Instructions to follow
Reproduce each line of the material below word for word, with no changes.

── Exercise materials ──

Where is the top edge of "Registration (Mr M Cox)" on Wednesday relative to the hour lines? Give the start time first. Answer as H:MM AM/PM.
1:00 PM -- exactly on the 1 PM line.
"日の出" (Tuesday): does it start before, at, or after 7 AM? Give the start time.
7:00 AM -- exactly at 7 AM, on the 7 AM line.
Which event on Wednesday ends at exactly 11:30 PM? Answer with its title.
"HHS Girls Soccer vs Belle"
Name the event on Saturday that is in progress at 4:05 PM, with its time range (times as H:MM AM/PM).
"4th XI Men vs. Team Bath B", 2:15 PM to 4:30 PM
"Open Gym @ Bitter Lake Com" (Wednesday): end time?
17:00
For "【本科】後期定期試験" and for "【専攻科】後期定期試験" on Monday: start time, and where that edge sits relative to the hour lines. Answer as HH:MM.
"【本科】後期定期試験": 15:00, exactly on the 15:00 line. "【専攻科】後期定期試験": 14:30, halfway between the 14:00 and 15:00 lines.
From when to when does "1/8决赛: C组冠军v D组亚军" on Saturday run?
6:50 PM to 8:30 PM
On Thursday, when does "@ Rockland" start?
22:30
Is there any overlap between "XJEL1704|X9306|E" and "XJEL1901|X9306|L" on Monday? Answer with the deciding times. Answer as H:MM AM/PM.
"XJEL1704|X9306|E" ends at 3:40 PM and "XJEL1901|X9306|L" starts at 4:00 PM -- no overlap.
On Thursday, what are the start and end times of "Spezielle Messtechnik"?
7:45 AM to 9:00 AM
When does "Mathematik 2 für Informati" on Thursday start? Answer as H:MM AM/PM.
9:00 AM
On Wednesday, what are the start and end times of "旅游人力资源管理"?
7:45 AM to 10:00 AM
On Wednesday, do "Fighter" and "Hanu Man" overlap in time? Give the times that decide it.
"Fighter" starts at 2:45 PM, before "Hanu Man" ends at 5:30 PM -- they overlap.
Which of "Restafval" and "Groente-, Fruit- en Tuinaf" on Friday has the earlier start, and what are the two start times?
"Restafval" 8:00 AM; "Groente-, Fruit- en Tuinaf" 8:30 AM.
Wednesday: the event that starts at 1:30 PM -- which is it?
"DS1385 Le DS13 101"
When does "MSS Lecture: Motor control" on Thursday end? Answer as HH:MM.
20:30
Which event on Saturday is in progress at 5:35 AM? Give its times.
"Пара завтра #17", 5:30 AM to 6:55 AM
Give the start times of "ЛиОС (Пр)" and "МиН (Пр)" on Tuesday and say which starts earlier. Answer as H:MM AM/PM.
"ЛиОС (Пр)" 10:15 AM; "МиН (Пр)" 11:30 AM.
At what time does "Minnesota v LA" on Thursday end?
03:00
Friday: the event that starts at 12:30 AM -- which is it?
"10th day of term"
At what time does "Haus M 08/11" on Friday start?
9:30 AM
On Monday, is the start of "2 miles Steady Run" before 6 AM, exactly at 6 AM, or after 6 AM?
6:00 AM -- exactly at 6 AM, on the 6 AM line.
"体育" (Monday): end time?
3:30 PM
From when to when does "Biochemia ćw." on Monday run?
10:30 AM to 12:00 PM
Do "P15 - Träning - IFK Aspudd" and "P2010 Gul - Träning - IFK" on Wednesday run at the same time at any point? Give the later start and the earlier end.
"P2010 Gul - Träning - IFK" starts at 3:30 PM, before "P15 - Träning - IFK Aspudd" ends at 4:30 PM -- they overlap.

───

Response to the task
Where is the top edge of "Registration (Mr M Cox)" on Wednesday relative to the hour lines? Give the start time first. Answer as H:MM AM/PM.
1:00 PM -- exactly on the 1 PM line.
"日の出" (Tuesday): does it start before, at, or after 7 AM? Give the start time.
7:00 AM -- exactly at 7 AM, on the 7 AM line.
Which event on Wednesday ends at exactly 11:30 PM? Answer with its title.
"HHS Girls Soccer vs Belle"
Name the event on Saturday that is in progress at 4:05 PM, with its time range (times as H:MM AM/PM).
"4th XI Men vs. Team Bath B", 2:15 PM to 4:30 PM
"Open Gym @ Bitter Lake Com" (Wednesday): end time?
17:00
For "【本科】後期定期試験" and for "【専攻科】後期定期試験" on Monday: start time, and where that edge sits relative to the hour lines. Answer as HH:MM.
"【本科】後期定期試験": 15:00, exactly on the 15:00 line. "【専攻科】後期定期試験": 14:30, halfway between the 14:00 and 15:00 lines.
From when to when does "1/8决赛: C组冠军v D组亚军" on Saturday run?
6:50 PM to 8:30 PM
On Thursday, when does "@ Rockland" start?
22:30
Is there any overlap between "XJEL1704|X9306|E" and "XJEL1901|X9306|L" on Monday? Answer with the deciding times. Answer as H:MM AM/PM.
"XJEL1704|X9306|E" ends at 3:40 PM and "XJEL1901|X9306|L" starts at 4:00 PM -- no overlap.
On Thursday, what are the start and end times of "Spezielle Messtechnik"?
7:45 AM to 9:00 AM
When does "Mathematik 2 für Informati" on Thursday start? Answer as H:MM AM/PM.
9:00 AM
On Wednesday, what are the start and end times of "旅游人力资源管理"?
7:45 AM to 10:00 AM
On Wednesday, do "Fighter" and "Hanu Man" overlap in time? Give the times that decide it.
"Fighter" starts at 2:45 PM, before "Hanu Man" ends at 5:30 PM -- they overlap.
Which of "Restafval" and "Groente-, Fruit- en Tuinaf" on Friday has the earlier start, and what are the two start times?
"Restafval" 8:00 AM; "Groente-, Fruit- en Tuinaf" 8:30 AM.
Wednesday: the event that starts at 1:30 PM -- which is it?
"DS1385 Le DS13 101"
When does "MSS Lecture: Motor control" on Thursday end? Answer as HH:MM.
20:30
Which event on Saturday is in progress at 5:35 AM? Give its times.
"Пара завтра #17", 5:30 AM to 6:55 AM
Give the start times of "ЛиОС (Пр)" and "МиН (Пр)" on Tuesday and say which starts earlier. Answer as H:MM AM/PM.
"ЛиОС (Пр)" 10:15 AM; "МиН (Пр)" 11:30 AM.
At what time does "Minnesota v LA" on Thursday end?
03:00
Friday: the event that starts at 12:30 AM -- which is it?
"10th day of term"
At what time does "Haus M 08/11" on Friday start?
9:30 AM
On Monday, is the start of "2 miles Steady Run" before 6 AM, exactly at 6 AM, or after 6 AM?
6:00 AM -- exactly at 6 AM, on the 6 AM line.
"体育" (Monday): end time?
3:30 PM
From when to when does "Biochemia ćw." on Monday run?
10:30 AM to 12:00 PM
Do "P15 - Träning - IFK Aspudd" and "P2010 Gul - Träning - IFK" on Wednesday run at the same time at any point? Give the later start and the earlier end.
"P2010 Gul - Träning - IFK" starts at 3:30 PM, before "P15 - Träning - IFK Aspudd" ends at 4:30 PM -- they overlap.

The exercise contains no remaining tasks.